Structural
coloration, the vibrant colors in many biological systems,
results from periodically ordered nanostructures, giving rise to a
photonic band gap in which specific wavelengths are either reflected
or transmitted. In many of the current materials, structural coloration
is a result of the static morphology, and modifications of the materials
are directed toward tuning the reflected wavelength. Recently, excitement
in the ability to create materials exhibiting responsive and reversible
structural coloration for manipulating light at the nanoscale has
been motivated by biological systems that utilize changes in coloration
for camouflage or communication between other animals. Here, we establish
the effect of solvent swelling and deswelling on the photonic band
gap of nanostructured films containing a lamellar-forming diblock
copolymer, poly(1,2-butadiene)-block-poly(ethylene
oxide) (1,2PBD-PEO).
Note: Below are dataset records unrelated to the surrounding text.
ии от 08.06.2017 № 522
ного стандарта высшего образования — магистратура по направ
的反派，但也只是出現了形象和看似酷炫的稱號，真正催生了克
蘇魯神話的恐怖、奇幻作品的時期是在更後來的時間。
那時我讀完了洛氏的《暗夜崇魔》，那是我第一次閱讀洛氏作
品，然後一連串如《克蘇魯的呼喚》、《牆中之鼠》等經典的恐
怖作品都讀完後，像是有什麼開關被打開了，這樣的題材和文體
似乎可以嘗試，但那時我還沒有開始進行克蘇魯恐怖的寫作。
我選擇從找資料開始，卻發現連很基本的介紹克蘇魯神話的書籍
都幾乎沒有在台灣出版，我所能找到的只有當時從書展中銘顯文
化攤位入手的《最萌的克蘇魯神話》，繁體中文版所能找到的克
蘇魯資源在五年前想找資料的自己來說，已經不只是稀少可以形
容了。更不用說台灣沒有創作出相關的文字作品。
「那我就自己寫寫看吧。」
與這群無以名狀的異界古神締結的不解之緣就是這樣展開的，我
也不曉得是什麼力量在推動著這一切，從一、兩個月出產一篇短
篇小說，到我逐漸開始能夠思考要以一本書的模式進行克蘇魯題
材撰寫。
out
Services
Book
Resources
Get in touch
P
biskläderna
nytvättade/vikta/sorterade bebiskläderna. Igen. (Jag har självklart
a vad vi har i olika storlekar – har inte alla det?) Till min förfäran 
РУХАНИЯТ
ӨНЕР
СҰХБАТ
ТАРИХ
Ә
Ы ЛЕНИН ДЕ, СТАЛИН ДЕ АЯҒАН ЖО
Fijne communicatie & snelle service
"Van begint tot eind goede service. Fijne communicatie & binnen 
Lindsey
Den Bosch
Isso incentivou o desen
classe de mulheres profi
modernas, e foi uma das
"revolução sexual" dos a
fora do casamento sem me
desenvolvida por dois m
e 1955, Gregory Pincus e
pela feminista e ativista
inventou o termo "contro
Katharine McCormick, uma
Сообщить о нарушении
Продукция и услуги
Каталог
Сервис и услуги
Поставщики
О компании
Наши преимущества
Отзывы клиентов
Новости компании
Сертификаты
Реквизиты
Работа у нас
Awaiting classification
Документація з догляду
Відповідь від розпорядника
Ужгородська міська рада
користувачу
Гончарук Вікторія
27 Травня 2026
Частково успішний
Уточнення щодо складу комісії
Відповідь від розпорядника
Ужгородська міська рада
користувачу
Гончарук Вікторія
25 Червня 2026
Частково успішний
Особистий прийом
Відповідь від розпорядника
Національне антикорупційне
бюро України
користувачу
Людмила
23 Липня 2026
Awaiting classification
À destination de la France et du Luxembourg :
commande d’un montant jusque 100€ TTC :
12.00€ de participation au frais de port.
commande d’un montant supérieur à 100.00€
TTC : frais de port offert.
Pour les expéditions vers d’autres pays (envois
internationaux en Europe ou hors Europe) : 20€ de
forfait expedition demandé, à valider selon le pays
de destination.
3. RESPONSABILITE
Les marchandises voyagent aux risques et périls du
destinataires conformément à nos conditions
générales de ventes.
The large chemical incompatibility between 1,2PBD
and PEO domains (resulting in a high-χ system) allows to strategically
and independently swell either one or both domains while maintaining
the same lamellar morphology. The influence of solvent, leading to
wavelength-specific reflection, entails changes in both the domain
spacing and refractive index. A good solvent for both 1,2PBD and PEO
domains, such as tetrahydrofuran, leads to a prominent increase in
the domain spacing, and as a result, a shifting of the reflected light
to green from an initially colorless and translucent film. For selective
solvents such as water and hexane, only one domain swells (PEO or
1,2PBD domain, respectively), resulting in asymmetric changes in domain
spacing. Additionally, the existence of PEO crystals plays an essential
role in the ability of solvents to swell polymer domains. The structural
and refractive index transformations on swelling with solvents leading
to changes in the reflected wavelength and intensity are found to
be reversible on the evaporation of solvents, enabling cyclic swelling
and deswelling of the nanostructure. The work presented here highlights
the necessary parameters for tuning the photonic band gap properties
in self-assembled polymer materials using a combination of solvent
quality (e.g., degree of polymer domain swelling) and variations in
the effective refractive indices between domains.